Nanoparticle translocation across the lung surfactant film regulated by grafting polymers.

Abstract

Nanoparticle-based pulmonary drug delivery has gained significant attention due to its ease of administration, increased bioavailability, and reduced side effects caused by a high systemic dosage. After being delivered into the deep lung, the inhaled nanoparticles first interact with the lung surfactant lining layer composed of phospholipids and surfactant proteins and then potentially cause the dysfunction of the lung surfactant. Conditioning the surface properties of nanoparticles with grafting polymers to avoid these side effects is of crucial importance to the efficiency and safety of pulmonary drug delivery. Herein, we perform coarse-grained molecular simulations to decipher the involved mechanism responsible for the translocation of the polymer-grafted Au nanoparticles across the lung surfactant film.
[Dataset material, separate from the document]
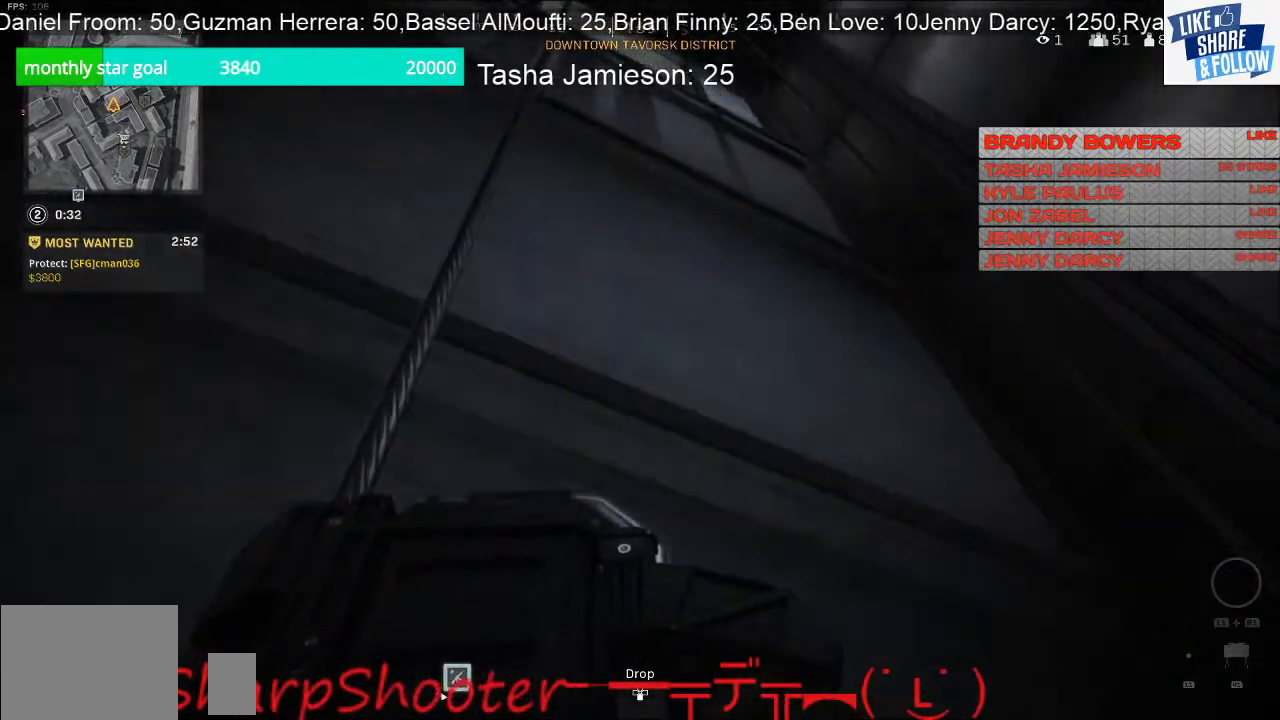
{"buttons": [], "left_stick": "center", "right_stick": "up", "events": []}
The simulations illustrate that conditioning of the grafting polymers, including their length, terminal charge, and grafting density, can result in different translocation processes. Based on the energy analysis, we find that these discrepancies in translocation stem from the affinity of the nanoparticles with the lipid tails and heads and their contact with the proteins, which can be tuned by the surface polarity and surface charge of the nanoparticles. We further demonstrate that the interaction between the nanoparticles and the lung surfactant is related to the depletion of the lipids and proteins during translocation, which affects the surface tension of the surfactant film. The change in the surface tension in turn affects the nanoparticle translocation and the collapse of the surfactant film. These results can help understand the adverse effects of the nanoparticles on the lung surfactant film and provide guidance to the design of inhaled nanomedicines for improved permeability and targeting.